Wavelet modelling of the gravity field by domain decomposition methods: an example over Japan
(2011)
With the advent of satellite gravity, large gravity data sets of unprecedented quality at low and medium resolution become available. For local, high resolution field modelling, they need to be combined with the surface gravity data. Such models are then used for various applications, from the study of the Earth interior to the determination of oceanic currents. Here we show how to realize such a combination in a flexible way using spherical wavelets and applying a domain decomposition approach. This iterative method, based on the Schwarz algorithms, allows to split a large problem into smaller ones, and avoids the calculation of the entire normal system, which may be huge if high resolution is sought over wide areas. A subdomain is defined as the harmonic space spanned by a subset of the wavelet family. Based on the localization properties of the wavelets in space and frequency, we define hierarchical subdomains of wavelets at different scales. On each scale, blocks of subdomains are defined by using a tailored spatial splitting of the area. The data weighting and regularization are iteratively adjusted for the subdomains, which allows to handle heterogeneity in the data quality or the gravity variations. Different levels of approximations of the subdomains normals are also introduced, corresponding to building local averages of the data at different resolution levels.

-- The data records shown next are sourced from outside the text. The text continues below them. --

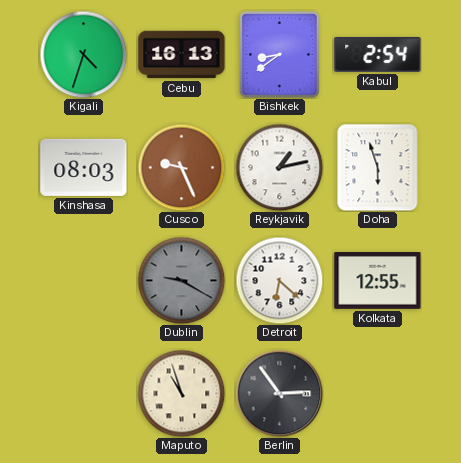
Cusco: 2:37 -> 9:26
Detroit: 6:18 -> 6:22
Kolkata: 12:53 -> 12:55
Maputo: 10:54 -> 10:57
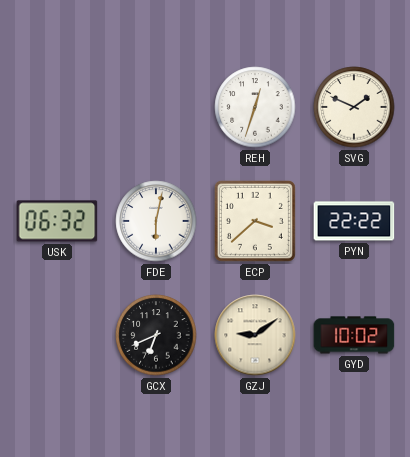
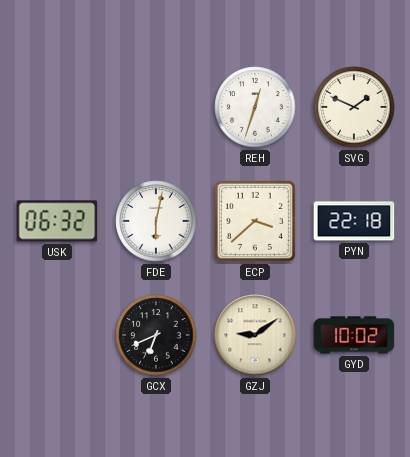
PYN: 22:22 -> 22:18
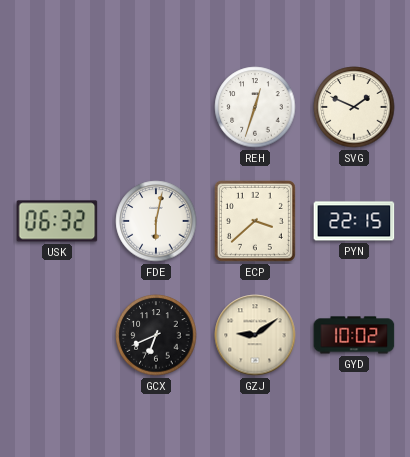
PYN: 22:18 -> 22:15
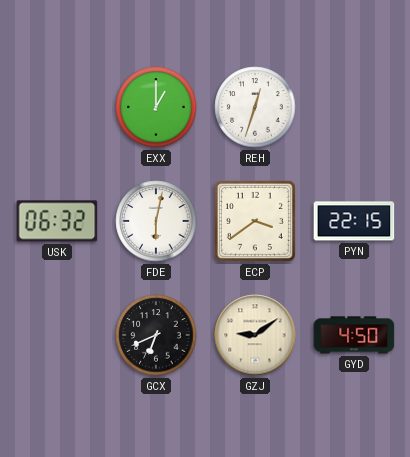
EXX: none -> 1:00
SVG: 1:49 -> none
ECP: 3:38 -> 3:39
GYD: 10:02 -> 4:50
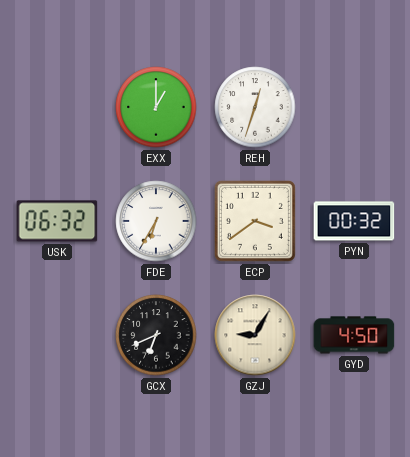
FDE: 6:02 -> 6:35
PYN: 22:15 -> 00:32
GZJ: 9:09 -> 9:05
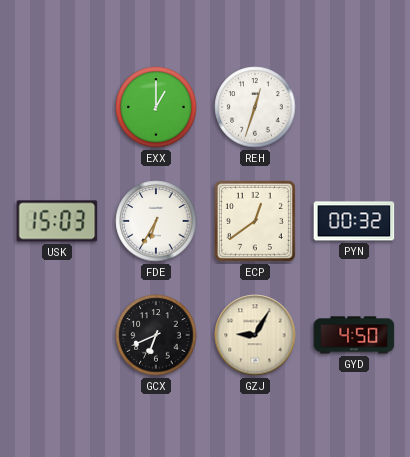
USK: 06:32 -> 15:03
ECP: 3:39 -> 12:39
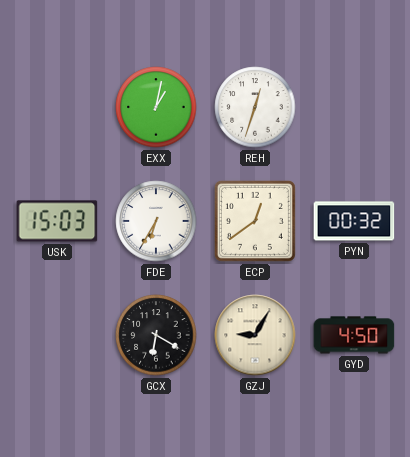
EXX: 1:00 -> 1:02
GCX: 6:41 -> 6:20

We first provide the theoretical background on domain decomposition methods. Then, we validate the method with synthetic data, considering two kinds of noise: white noise and coloured noise. We then apply the method to data over Japan, where we combine a satellite-based geopotential model, EIGEN-GL04S, and a local gravity model from a combination of land and marine gravity data and an altimetry-derived marine gravity model. A hybrid spherical harmonics/wavelet model of the geoid is obtained at about 15 km resolution and a corrector grid for the surface model is derived.